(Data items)
--------------------------------------------------

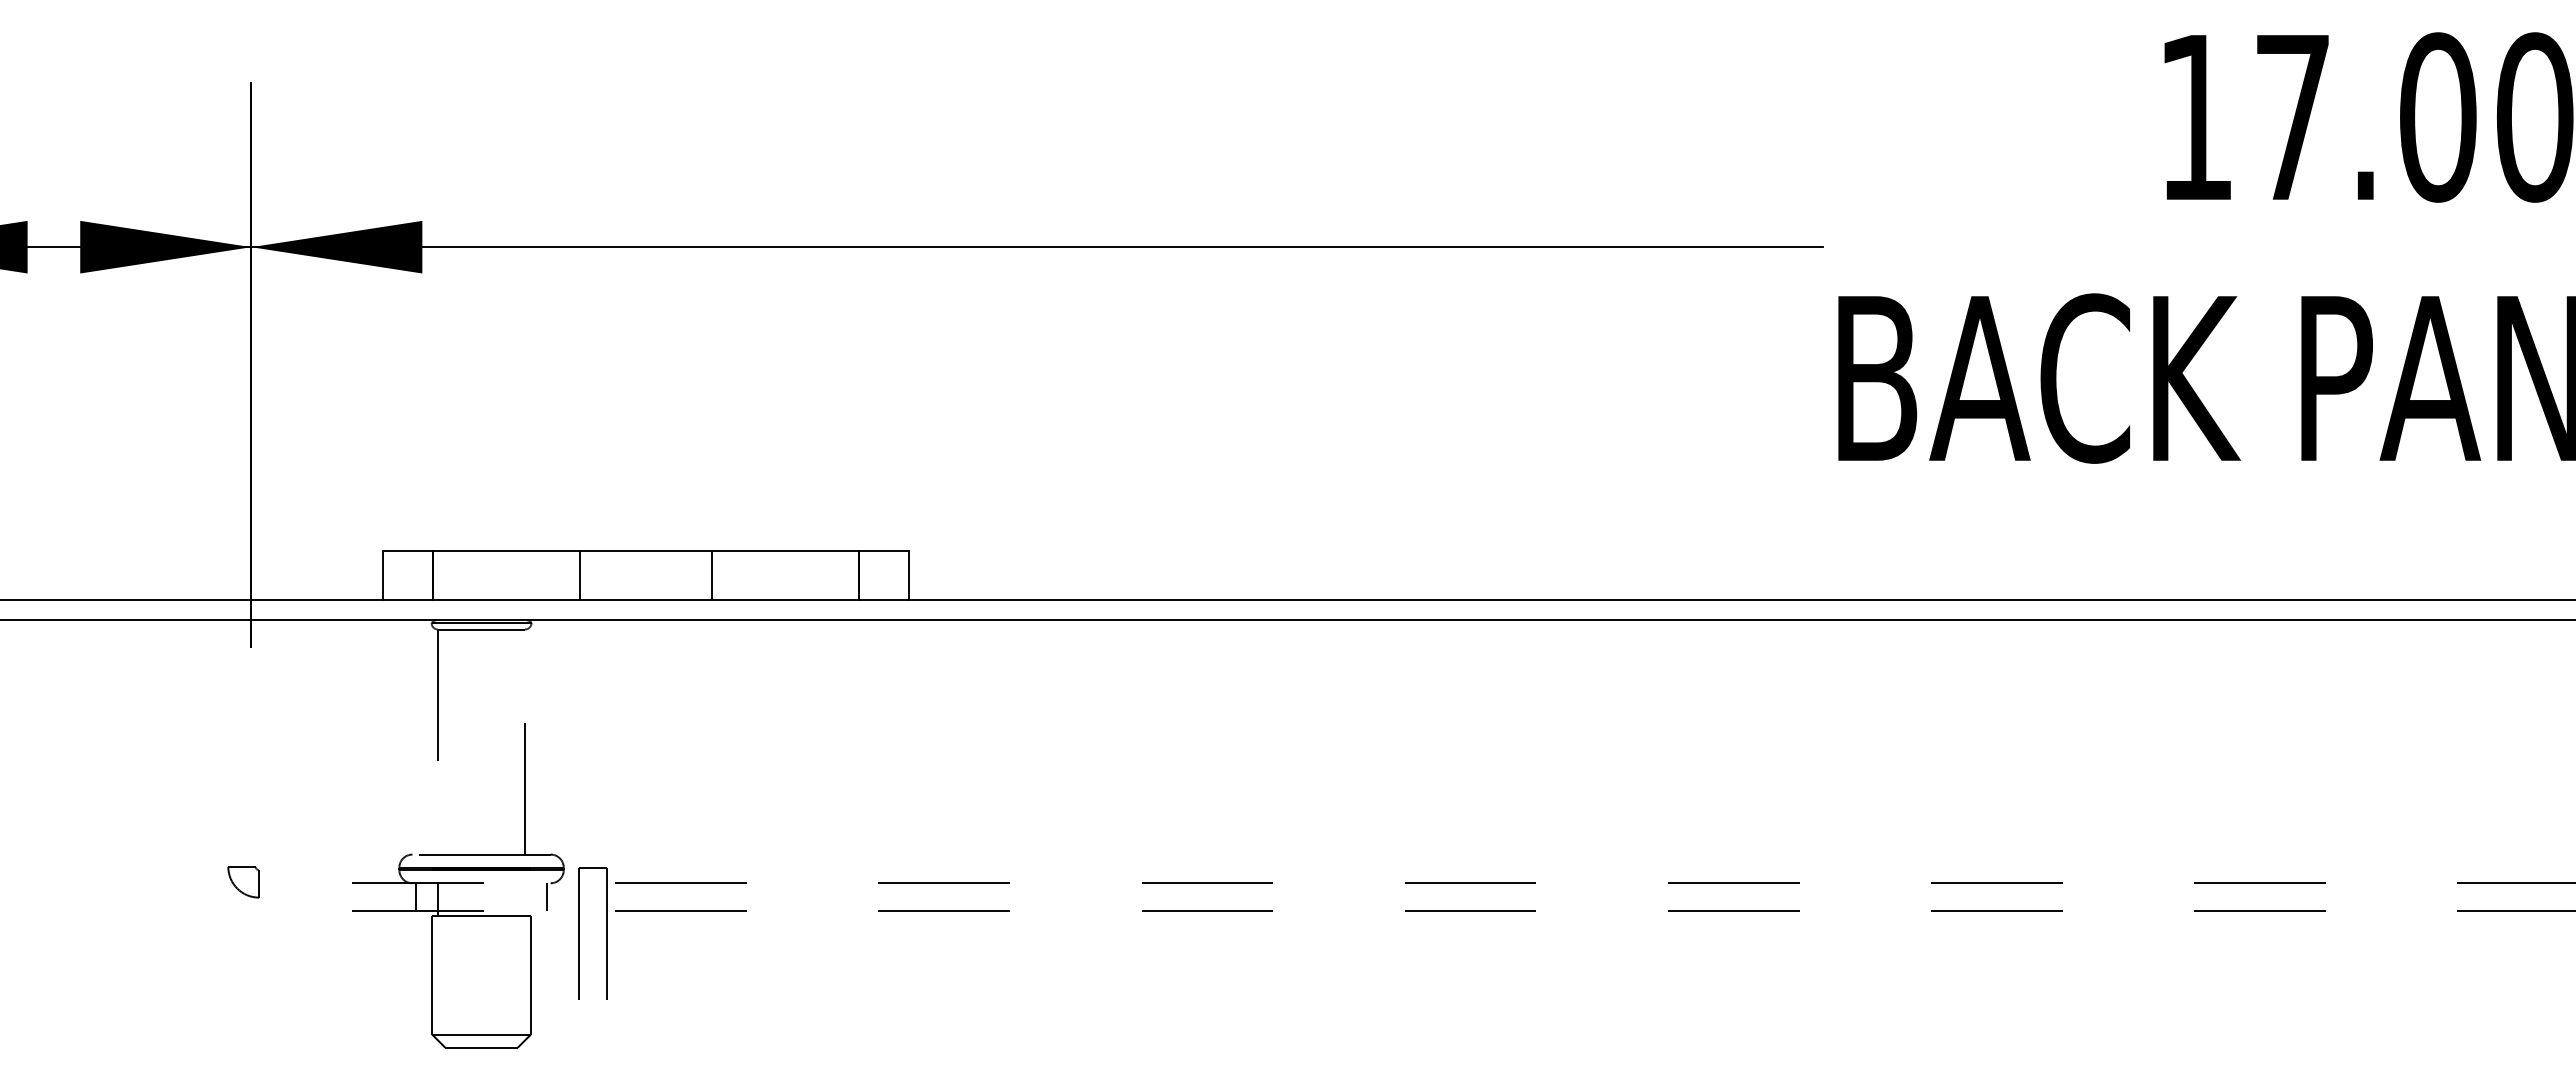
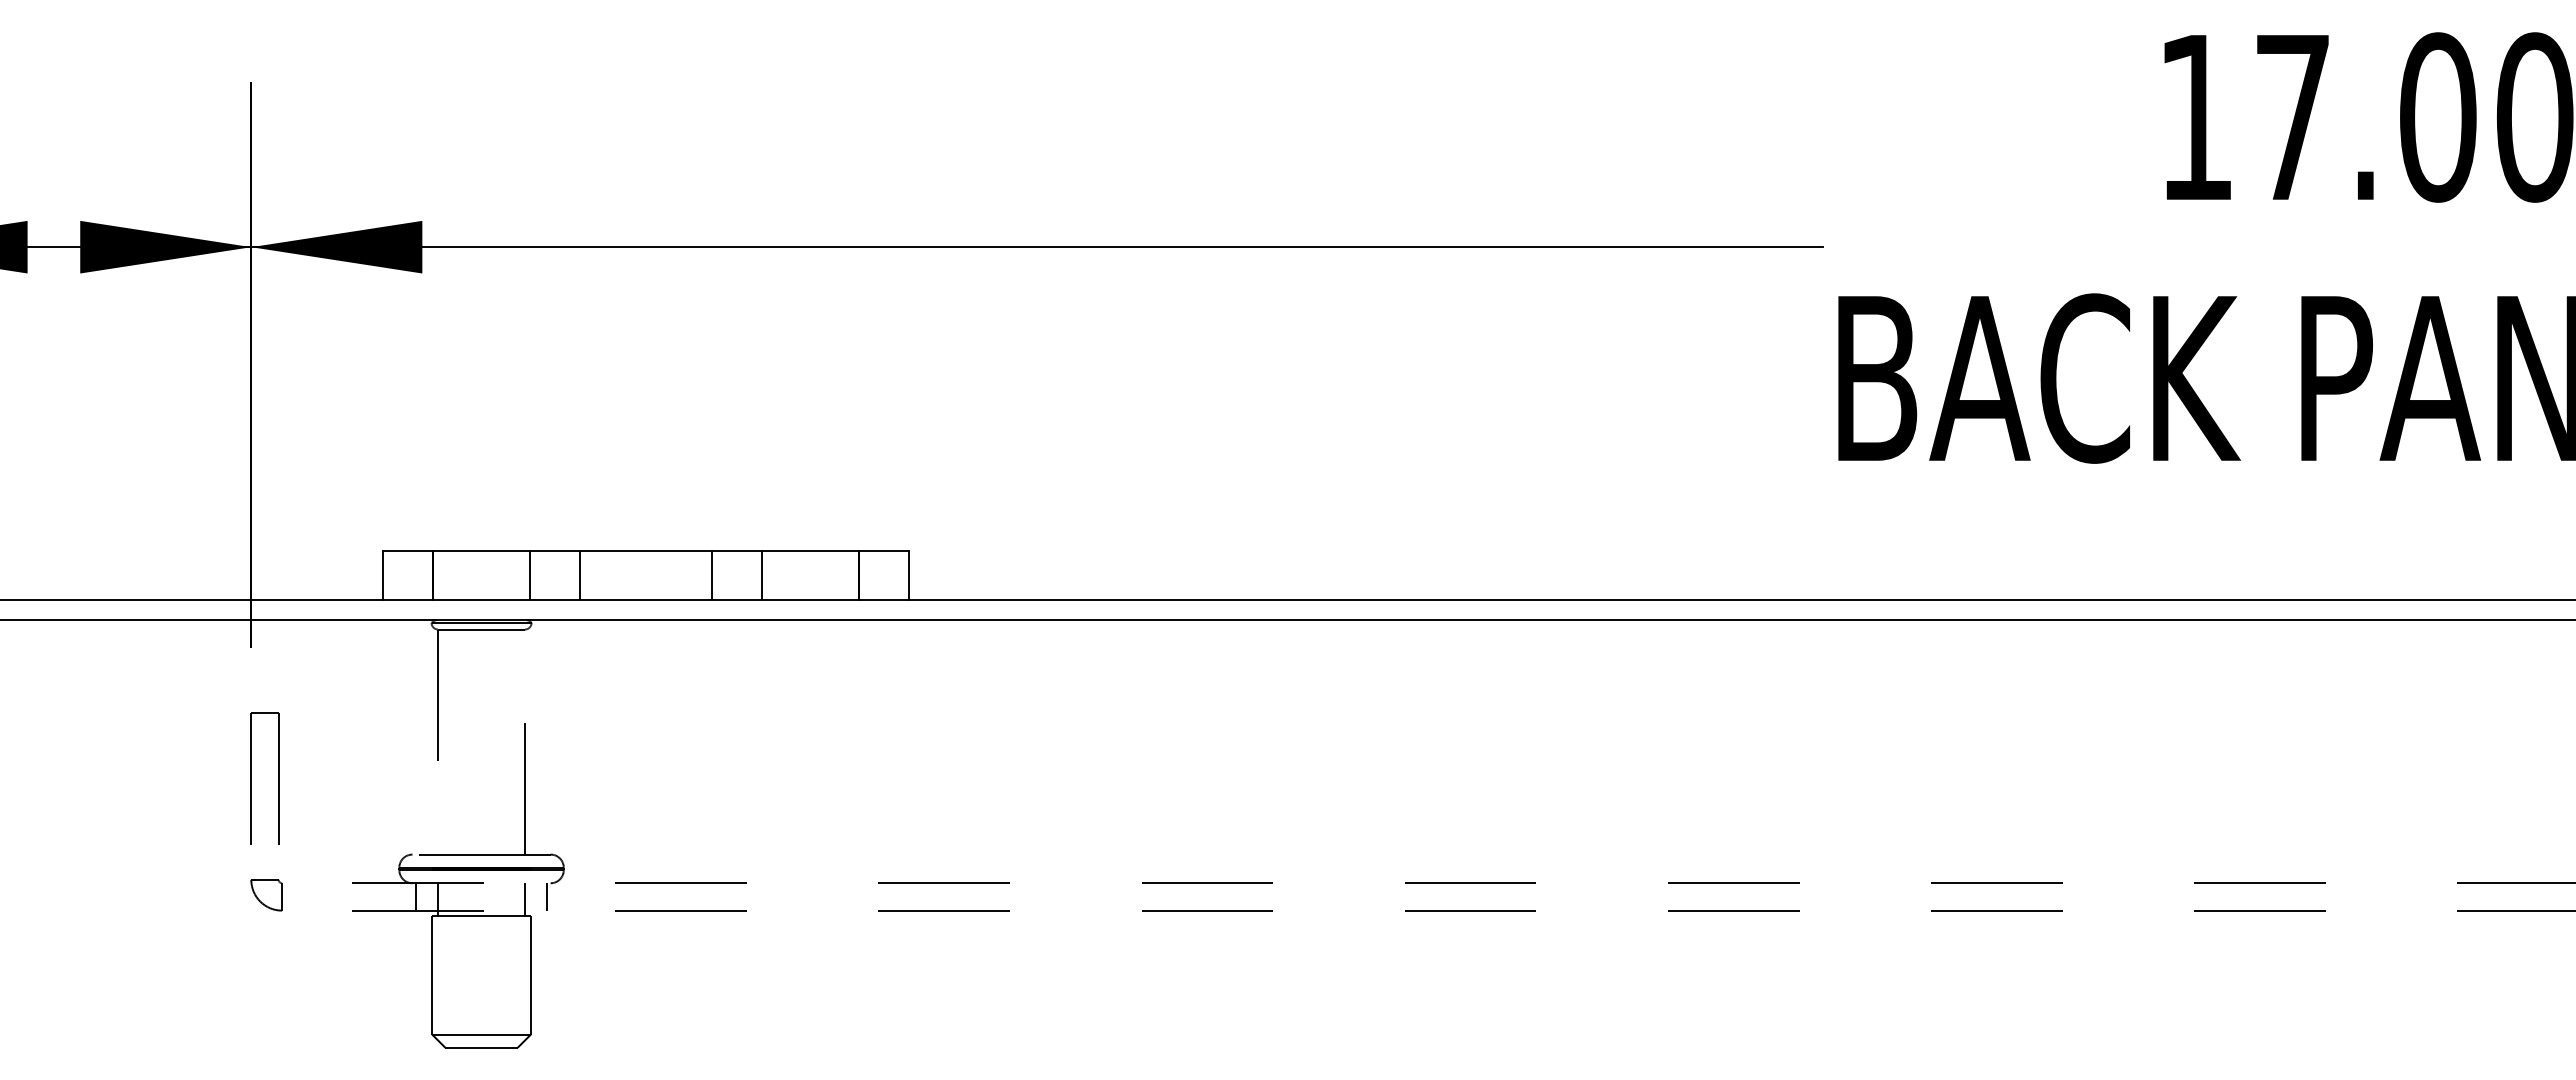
line at (530, 575): none -> present
line at (761, 575): none -> present
part at (243, 882) position: (243, 882) -> (266, 895)
line at (524, 899): none -> present
part at (579, 933) position: (579, 933) -> (251, 778)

--------------------------------------------------

> WORK TO BE COMPLETED:
Please output every line above without any change, but leave out the pictures.

> PROBLEM SOLUTION:
line at (530, 575): none -> present
line at (761, 575): none -> present
part at (243, 882) position: (243, 882) -> (266, 895)
line at (524, 899): none -> present
part at (579, 933) position: (579, 933) -> (251, 778)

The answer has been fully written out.